Task details
Please collect each line in the listing below that contains the string "bladder". Case counts.

Input for this task

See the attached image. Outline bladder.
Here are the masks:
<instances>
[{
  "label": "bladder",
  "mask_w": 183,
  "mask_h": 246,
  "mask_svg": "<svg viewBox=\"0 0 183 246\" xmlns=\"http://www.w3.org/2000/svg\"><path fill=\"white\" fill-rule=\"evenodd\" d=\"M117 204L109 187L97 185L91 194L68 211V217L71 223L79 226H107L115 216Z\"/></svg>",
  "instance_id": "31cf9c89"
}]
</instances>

Answer below
See the attached image. Outline bladder.
  "label": "bladder",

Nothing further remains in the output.